▶ [TO DO]
Repeat the entries that appear below, exactly and in full.
#### AVAILABLE DATA
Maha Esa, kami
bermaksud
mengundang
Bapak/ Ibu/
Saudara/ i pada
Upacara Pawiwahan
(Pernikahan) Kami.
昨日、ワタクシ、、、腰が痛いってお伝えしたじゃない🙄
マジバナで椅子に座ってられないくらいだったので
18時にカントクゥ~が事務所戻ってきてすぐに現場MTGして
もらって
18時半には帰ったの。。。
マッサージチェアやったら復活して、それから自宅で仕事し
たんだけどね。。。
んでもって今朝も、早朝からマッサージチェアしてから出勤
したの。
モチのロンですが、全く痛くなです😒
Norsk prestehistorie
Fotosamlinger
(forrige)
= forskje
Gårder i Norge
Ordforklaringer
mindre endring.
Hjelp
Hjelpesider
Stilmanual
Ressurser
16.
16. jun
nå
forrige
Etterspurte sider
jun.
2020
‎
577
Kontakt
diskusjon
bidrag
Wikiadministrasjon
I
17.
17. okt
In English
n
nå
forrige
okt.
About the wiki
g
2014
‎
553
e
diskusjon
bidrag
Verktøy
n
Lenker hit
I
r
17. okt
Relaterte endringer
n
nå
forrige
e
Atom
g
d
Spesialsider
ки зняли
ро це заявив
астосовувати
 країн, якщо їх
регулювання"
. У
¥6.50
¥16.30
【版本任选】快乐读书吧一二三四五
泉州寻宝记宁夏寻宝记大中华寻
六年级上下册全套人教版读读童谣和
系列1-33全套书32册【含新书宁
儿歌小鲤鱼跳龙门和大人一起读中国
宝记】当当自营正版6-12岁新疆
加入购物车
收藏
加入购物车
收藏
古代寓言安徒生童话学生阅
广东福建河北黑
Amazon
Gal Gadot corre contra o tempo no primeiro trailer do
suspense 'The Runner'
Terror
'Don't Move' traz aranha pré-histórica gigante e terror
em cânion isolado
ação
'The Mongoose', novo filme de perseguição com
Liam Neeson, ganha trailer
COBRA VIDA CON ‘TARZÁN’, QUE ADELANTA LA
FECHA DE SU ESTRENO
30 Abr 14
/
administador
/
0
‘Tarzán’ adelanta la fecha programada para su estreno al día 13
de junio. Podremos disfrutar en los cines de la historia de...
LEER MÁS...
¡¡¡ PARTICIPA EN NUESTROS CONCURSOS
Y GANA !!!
########
▶ [EXPECTED ANSWER]
Maha Esa, kami
bermaksud
mengundang
Bapak/ Ibu/
Saudara/ i pada
Upacara Pawiwahan
(Pernikahan) Kami.
昨日、ワタクシ、、、腰が痛いってお伝えしたじゃない🙄
マジバナで椅子に座ってられないくらいだったので
18時にカントクゥ~が事務所戻ってきてすぐに現場MTGして
もらって
18時半には帰ったの。。。
マッサージチェアやったら復活して、それから自宅で仕事し
たんだけどね。。。
んでもって今朝も、早朝からマッサージチェアしてから出勤
したの。
モチのロンですが、全く痛くなです😒
Norsk prestehistorie
Fotosamlinger
(forrige)
= forskje
Gårder i Norge
Ordforklaringer
mindre endring.
Hjelp
Hjelpesider
Stilmanual
Ressurser
16.
16. jun
nå
forrige
Etterspurte sider
jun.
2020
‎
577
Kontakt
diskusjon
bidrag
Wikiadministrasjon
I
17.
17. okt
In English
n
nå
forrige
okt.
About the wiki
g
2014
‎
553
e
diskusjon
bidrag
Verktøy
n
Lenker hit
I
r
17. okt
Relaterte endringer
n
nå
forrige
e
Atom
g
d
Spesialsider
ки зняли
ро це заявив
астосовувати
 країн, якщо їх
регулювання"
. У
¥6.50
¥16.30
【版本任选】快乐读书吧一二三四五
泉州寻宝记宁夏寻宝记大中华寻
六年级上下册全套人教版读读童谣和
系列1-33全套书32册【含新书宁
儿歌小鲤鱼跳龙门和大人一起读中国
宝记】当当自营正版6-12岁新疆
加入购物车
收藏
加入购物车
收藏
古代寓言安徒生童话学生阅
广东福建河北黑
Amazon
Gal Gadot corre contra o tempo no primeiro trailer do
suspense 'The Runner'
Terror
'Don't Move' traz aranha pré-histórica gigante e terror
em cânion isolado
ação
'The Mongoose', novo filme de perseguição com
Liam Neeson, ganha trailer
COBRA VIDA CON ‘TARZÁN’, QUE ADELANTA LA
FECHA DE SU ESTRENO
30 Abr 14
/
administador
/
0
‘Tarzán’ adelanta la fecha programada para su estreno al día 13
de junio. Podremos disfrutar en los cines de la historia de...
LEER MÁS...
¡¡¡ PARTICIPA EN NUESTROS CONCURSOS
Y GANA !!!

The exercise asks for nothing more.